By Inma Alvarez
MADRID, Spain, AUG. 18, 2011 (Zenit.org).- For participants in Madrid's World Youth Day, this week has been one of a series of hot days of waiting in line to take part in the different cultural programs, including movies, classical and modern music, and art exhibitions.
Residents of Madrid noted that the streets have been flooded with an endless rivers of young people dressed in bright-colored T-shirts, with caps and flags, singing in loud voices and greeting one another with an "hola" with many different accents.
And then there are the flags -- the flags of Malaysia, Brazil, Colombia, Australia, France, Italy, the United States and especially Spain, as well as the WYD flags that decorate the streets, the lampposts, facades and Metro posters.
After attending catecheses in different languages, held in the mornings in several churches and pastoral centers of Madrid, most of the young people hastened to Madrid's "Retiro" park to participate in the Celebration of Forgiveness.
Beginning Wednesday and until next Saturday at noon, more than 200 confessionals set up ad hoc in a reserved enclosure of the park, are receiving an endless line of young people going to confession to priests in different languages.

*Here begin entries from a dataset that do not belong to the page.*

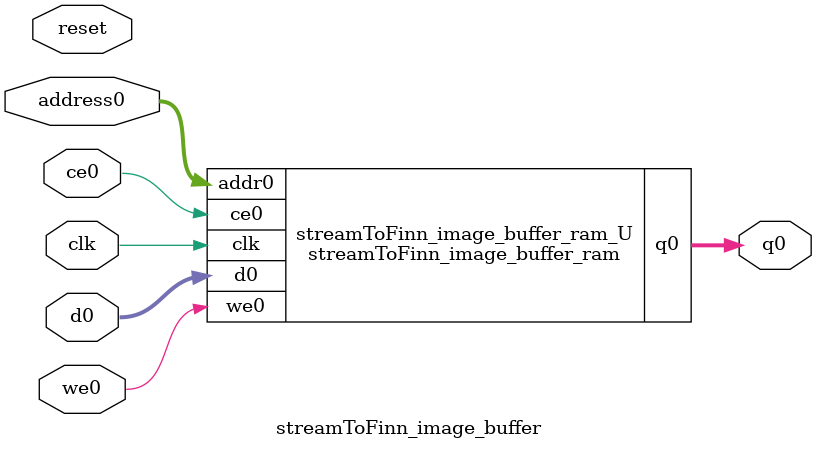
<source format=v>
`timescale 1 ns / 1 ps
module streamToFinn_image_buffer_ram (addr0, ce0, d0, we0, q0,  clk);

parameter DWIDTH = 8;
parameter AWIDTH = 13;
parameter MEM_SIZE = 6144;

input[AWIDTH-1:0] addr0;
input ce0;
input[DWIDTH-1:0] d0;
input we0;
output reg[DWIDTH-1:0] q0;
input clk;

reg [DWIDTH-1:0] ram[0:MEM_SIZE-1];




always @(posedge clk)  
begin 
    if (ce0) begin
        if (we0) 
            ram[addr0] <= d0; 
        q0 <= ram[addr0];
    end
end


endmodule

`timescale 1 ns / 1 ps
module streamToFinn_image_buffer(
    reset,
    clk,
    address0,
    ce0,
    we0,
    d0,
    q0);

parameter DataWidth = 32'd8;
parameter AddressRange = 32'd6144;
parameter AddressWidth = 32'd13;
input reset;
input clk;
input[AddressWidth - 1:0] address0;
input ce0;
input we0;
input[DataWidth - 1:0] d0;
output[DataWidth - 1:0] q0;



streamToFinn_image_buffer_ram streamToFinn_image_buffer_ram_U(
    .clk( clk ),
    .addr0( address0 ),
    .ce0( ce0 ),
    .we0( we0 ),
    .d0( d0 ),
    .q0( q0 ));

endmodule


</source>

However, it is not just young people who are taking part in this event. It is not unusual to see elderly persons, families who join, attracted by the joy and color seen on the streets for the past two days. Some elderly women pause to speak with the young people, they ask where they come from. A crippled old lady joined a Vietnamese group from the United States in the parish of St. Francis the Great: "I don't understand them but it's wonderful to see them," she said to anyone who was listening.
Several elements attract the young people -- the fountains, the lake and the shade of the trees of Retiro -- in an attempt to cope with the intense heat.

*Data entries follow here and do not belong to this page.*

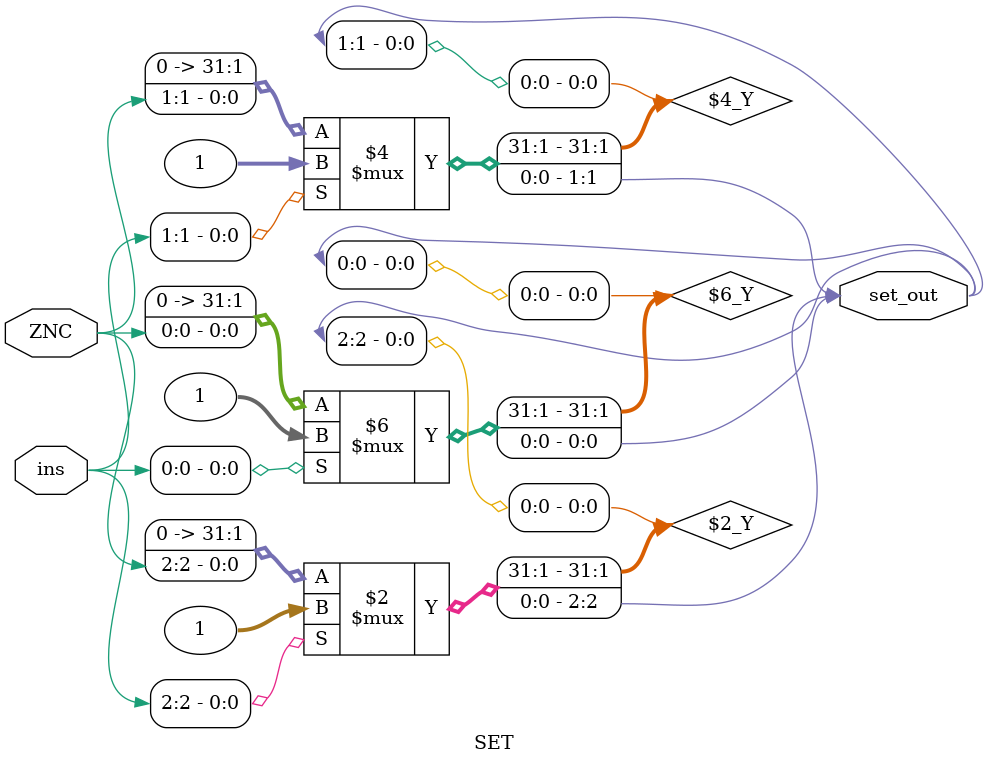
<source format=v>

module SET (ZNC, ins, set_out);
    input [2:0] ZNC, ins;
    output [2:0] set_out;

    assign set_out [2] = (ins[2])?(1):(ZNC [2]);
    assign set_out [1] = (ins[1])?(1):(ZNC [1]);
    assign set_out [0] = (ins[0])?(1):(ZNC [0]);

endmodule
</source>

Another popular place is the tent of Eucharistic Adoration, open day and night since midday on Tuesday until the closure of the young people's world meeting. There is also a constant stream of youngsters in the stands of the Vocational Fair, where they pause to speak with nuns and missionaries of the different Congregations present. "Many come to our stands asking if they can register as volunteers for the missions in summer," reported the Pontifical Missionary Works.
The different activities of the cultural program also began today, a program planned as a means to diffuse Christian culture in its varied expressions. In addition to guided tours of the Prado Museum and other museums of art, several churches have set up historical exhibitions on the important religious families of the Church.
An exhibition has also been organized on Gaudi's Holy Family, as well as another on contemporary art organized by the Pons Foundation, and yet another on John Paul II's Theology of the Body. There is an exhibition on persecuted Christians and another on the young missionaries that Spain has scattered around the world.
Moreover, in Fuencarral, Madrid's "avenue of the movies," several films of a Christian content were being projected today, among them "The Human Experience," "Mother Teresa" and "You Will Meet Dragons," -- a successful experience as the rooms were filled to capacity.
Few Incidents
A protest march against the Pope in the center of the city, with some 2,000 adherents, caused some tension when coming across the young pilgrims. In some cases, the police had to intervene, barring access to the Puerta del Sol.
A Mexican volunteer was also detained, who was planning an attack against the protesters.
However, the majority of interventions of the security forces were to give guidance and to control the flow of pilgrims in the midst of the urban traffic, as well as to guard access to buildings to avoid crowding.
In statements to the Spanish press, the person in charge of the police deployment in the city described Wednesday as "calm" and "without incidents."